Recently, scleral RGP CLs have been proposed to be fitted in moderate and advanced keratoconus and irregular cornea patients.49 However, there is a lack of consensus about the fitting procedures (trial sets characteristics, use of validated nomograms),31 scleral lens design (fenestrated or non-fenestrated, scleral asymmetry approach),50 wearing time to avoid or reduce corneal oedema,51 change in lens vault,52 lens seal-off management, technology necessary to complete the fitting procedure (corneal topography, tomography, and/or optical coherence tomography),53 etc. that suggest the need for continued research to clarify scleral RGP indications, fitting procedure, regimen of wear and replacement, and complications management.31,54 Some reports55 suggest that scleral RGP lenses should be the lens of choice in patients with irregular cornea for visual rehabilitation and delay or prevent further surgical involvement.

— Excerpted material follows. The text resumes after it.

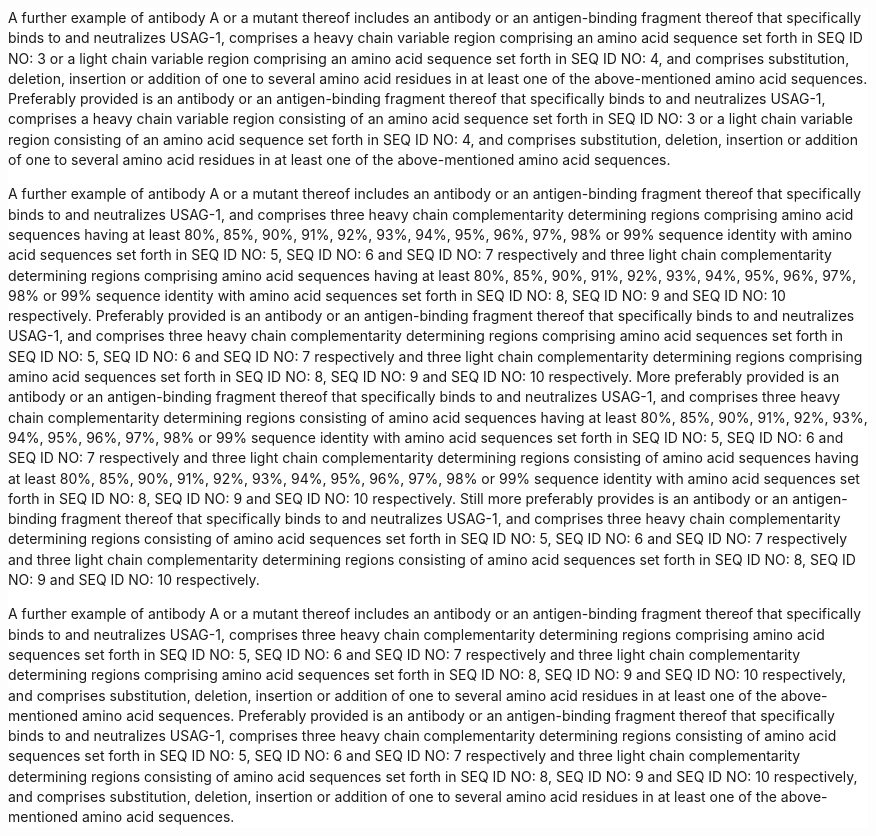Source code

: A further example of antibody A or a mutant thereof includes an antibody or an antigen-binding fragment thereof that specifically binds to and neutralizes USAG-1, comprises a heavy chain variable region comprising an amino acid sequence set forth in SEQ ID NO: 3 or a light chain variable region comprising an amino acid sequence set forth in SEQ ID NO: 4, and comprises substitution, deletion, insertion or addition of one to several amino acid residues in at least one of the above-mentioned amino acid sequences. Preferably provided is an antibody or an antigen-binding fragment thereof that specifically binds to and neutralizes USAG-1, comprises a heavy chain variable region consisting of an amino acid sequence set forth in SEQ ID NO: 3 or a light chain variable region consisting of an amino acid sequence set forth in SEQ ID NO: 4, and comprises substitution, deletion, insertion or addition of one to several amino acid residues in at least one of the above-mentioned amino acid sequences.

A further example of antibody A or a mutant thereof includes an antibody or an antigen-binding fragment thereof that specifically binds to and neutralizes USAG-1, and comprises three heavy chain complementarity determining regions comprising amino acid sequences having at least 80%, 85%, 90%, 91%, 92%, 93%, 94%, 95%, 96%, 97%, 98% or 99% sequence identity with amino acid sequences set forth in SEQ ID NO: 5, SEQ ID NO: 6 and SEQ ID NO: 7 respectively and three light chain complementarity determining regions comprising amino acid sequences having at least 80%, 85%, 90%, 91%, 92%, 93%, 94%, 95%, 96%, 97%, 98% or 99% sequence identity with amino acid sequences set forth in SEQ ID NO: 8, SEQ ID NO: 9 and SEQ ID NO: 10 respectively. Preferably provided is an antibody or an antigen-binding fragment thereof that specifically binds to and neutralizes USAG-1, and comprises three heavy chain complementarity determining regions comprising amino acid sequences set forth in SEQ ID NO: 5, SEQ ID NO: 6 and SEQ ID NO: 7 respectively and three light chain complementarity determining regions comprising amino acid sequences set forth in SEQ ID NO: 8, SEQ ID NO: 9 and SEQ ID NO: 10 respectively. More preferably provided is an antibody or an antigen-binding fragment thereof that specifically binds to and neutralizes USAG-1, and comprises three heavy chain complementarity determining regions consisting of amino acid sequences having at least 80%, 85%, 90%, 91%, 92%, 93%, 94%, 95%, 96%, 97%, 98% or 99% sequence identity with amino acid sequences set forth in SEQ ID NO: 5, SEQ ID NO: 6 and SEQ ID NO: 7 respectively and three light chain complementarity determining regions consisting of amino acid sequences having at least 80%, 85%, 90%, 91%, 92%, 93%, 94%, 95%, 96%, 97%, 98% or 99% sequence identity with amino acid sequences set forth in SEQ ID NO: 8, SEQ ID NO: 9 and SEQ ID NO: 10 respectively. Still more preferably provides is an antibody or an antigen-binding fragment thereof that specifically binds to and neutralizes USAG-1, and comprises three heavy chain complementarity determining regions consisting of amino acid sequences set forth in SEQ ID NO: 5, SEQ ID NO: 6 and SEQ ID NO: 7 respectively and three light chain complementarity determining regions consisting of amino acid sequences set forth in SEQ ID NO: 8, SEQ ID NO: 9 and SEQ ID NO: 10 respectively.

A further example of antibody A or a mutant thereof includes an antibody or an antigen-binding fragment thereof that specifically binds to and neutralizes USAG-1, comprises three heavy chain complementarity determining regions comprising amino acid sequences set forth in SEQ ID NO: 5, SEQ ID NO: 6 and SEQ ID NO: 7 respectively and three light chain complementarity determining regions comprising amino acid sequences set forth in SEQ ID NO: 8, SEQ ID NO: 9 and SEQ ID NO: 10 respectively, and comprises substitution, deletion, insertion or addition of one to several amino acid residues in at least one of the above-mentioned amino acid sequences. Preferably provided is an antibody or an antigen-binding fragment thereof that specifically binds to and neutralizes USAG-1, comprises three heavy chain complementarity determining regions consisting of amino acid sequences set forth in SEQ ID NO: 5, SEQ ID NO: 6 and SEQ ID NO: 7 respectively and three light chain complementarity determining regions consisting of amino acid sequences set forth in SEQ ID NO: 8, SEQ ID NO: 9 and SEQ ID NO: 10 respectively, and comprises substitution, deletion, insertion or addition of one to several amino acid residues in at least one of the above-mentioned amino acid sequences.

Yet, this recommendation is proposed with case report studies involving a few number of patients32,54 successfully managed with scleral RGP lenses without a comparison with a control group (for example, fitted with corneal RGP CL) in a well-conducted case-control or cohort study. In fact, scleral RGP CLs should be prescribed when other lenses do not provide adequate visual rehabilitation or are not well suitable.32 Sound fitting guidelines, with objective pathway to choose lens are necessary because scleral RGP CLs fitting requires a steep learning curve, where the practitioner’s experience plays a great role in fitting success and more reliable instrumentation to assess scleral and corneal surface is necessary.31,32


Table 3: Different Methods of Fitting Corneal GP Lens in Keratoconus Patients (Fitting Philosophies).

Apical clearance

Apical touch Three-point-touch
Lens support on the paracentral cornea with clearance of the apex Lens support and bearing on the corneal apex

Lens support between corneal apex and paracentral cornea, showing a peripheral alignment with slight touch at the apex

Acceptable option with small nipple cones but difficult with advanced keratoconus

Better visual acuity but more risk of corneal abrasions and apical scarring

Most widely-accepted and safest modality of GP CL fitting




In conclusion, CLs must always be fitted and prescribed by a qualified and competent practitioner after a careful fitting procedure that includes an eye examination to determine whether the CL is suitable for the patient. This will help in minimizing future risk of CL complications.28 It should be the practitioner’s responsibility to prescribe a CL made from a physiologically appropriate material that will induce minimal mechanical impact on the corneal surface while providing the required optical correction to improve the patient´s quality of vision and life.28,56 However, CL practitioners need to be completely aware of evidence-based guidelines and CPGs that include an objective pathway to choose CL characteristics (design, geometry, material, etc.), with clinically validated support of the recommendations to calculate lens parameters (BOZR, lens diameter and lens geometry), based on clinical research with prospective, randomized and well-designed studies (case-control, cohort, or clinical trials studies), that should be developed and assessed under high standards (AGREE). These new evidence-based guidelines or CPGs will not only improve the safety and transparency of CL fitting procedures, but also guarantee the best patient care with less cost to patients with irregular cornea requiring RGP, improving their vision and quality of life (QoL) significantly.